◆ WHAT THE TASK REQUIRES: Your job is to return every line in the data holding the string "spray".

◆ RECORD EXTRACTS:
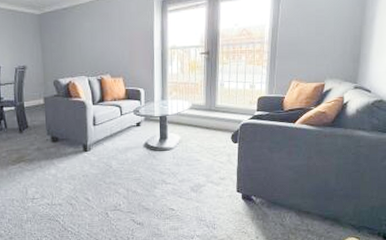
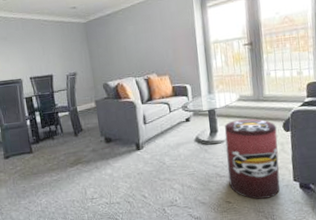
waste bin: none [174,128,225,208] -> present [224,118,280,200]

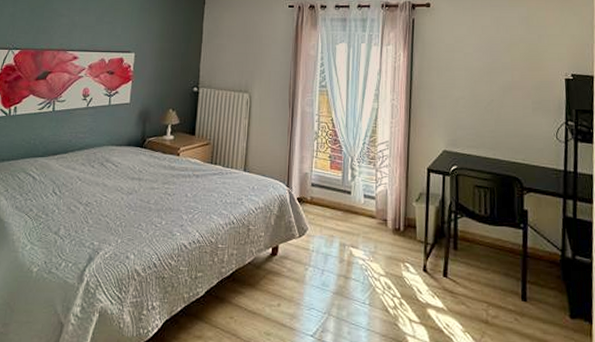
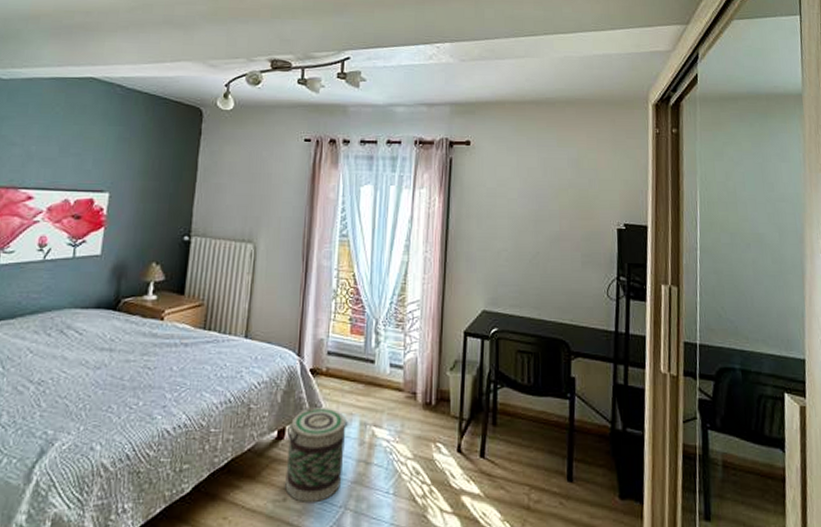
basket: none [279,229,330,309] -> present [285,406,348,504]

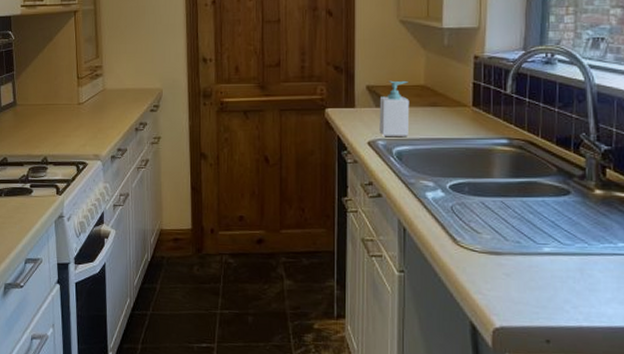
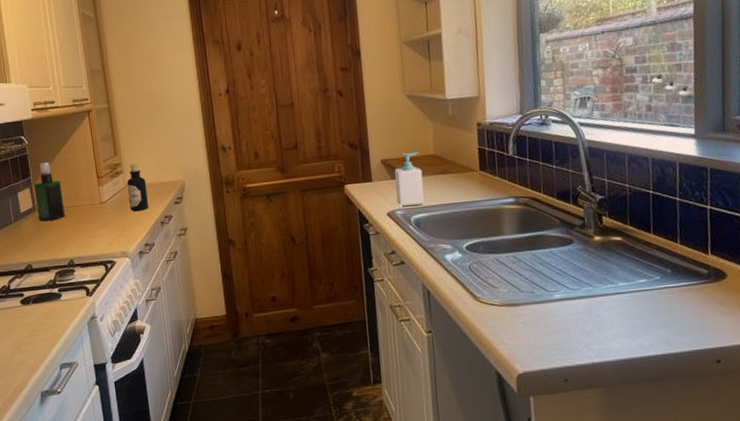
spray bottle: none [16,58,43,117] -> present [34,162,65,221]
bottle: none [105,67,125,114] -> present [126,163,149,211]

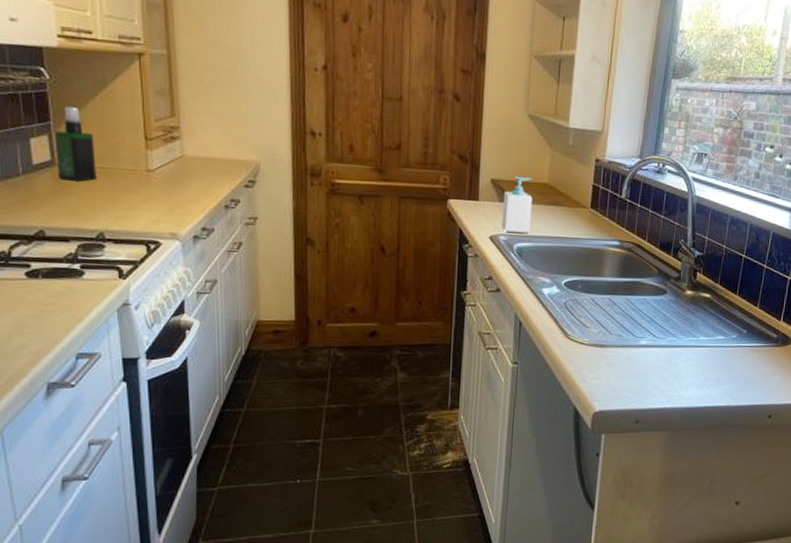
bottle: present [126,163,149,211] -> none [184,130,212,188]

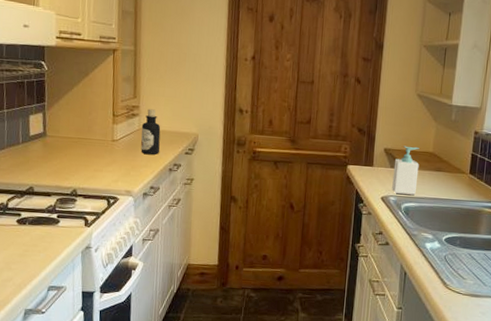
spray bottle: present [54,106,96,182] -> none [47,90,76,149]
bottle: none [184,130,212,188] -> present [140,109,161,155]

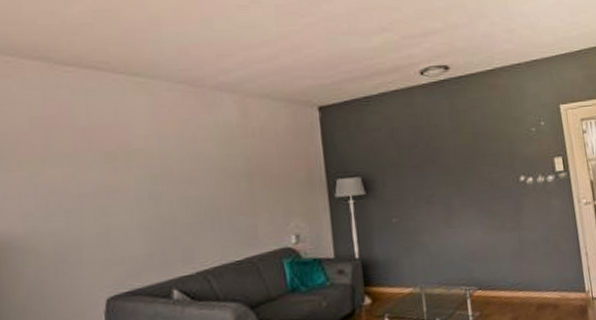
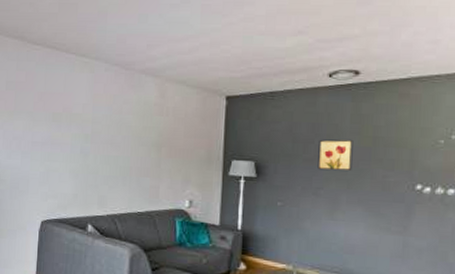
wall art: none [422,138,459,176] -> present [317,139,353,171]

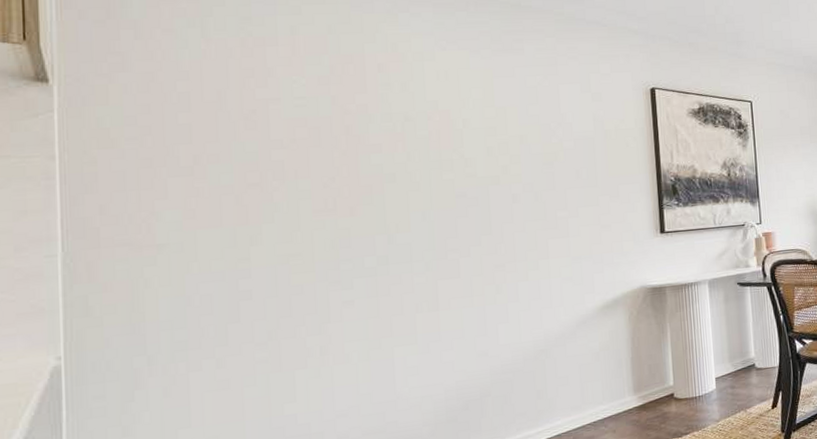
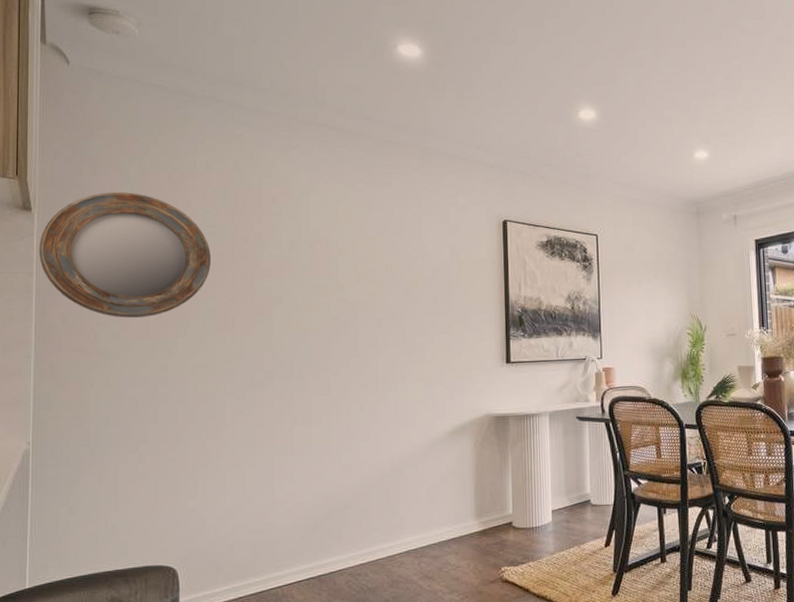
home mirror: none [62,59,304,205] -> present [39,191,212,318]

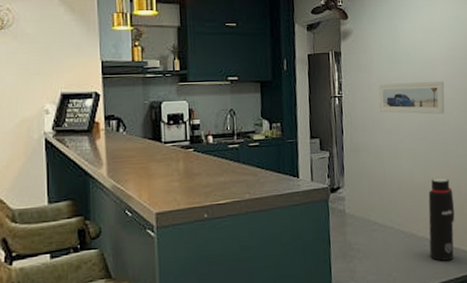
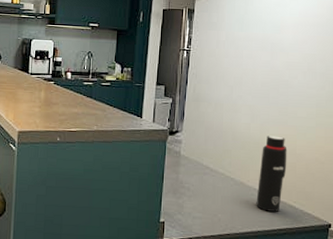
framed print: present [378,80,445,115] -> none [225,41,292,77]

◆ EXERCISE SOLUTION:
spray bottle: none [16,58,43,117] -> present [34,162,65,221]
spray bottle: present [54,106,96,182] -> none [47,90,76,149]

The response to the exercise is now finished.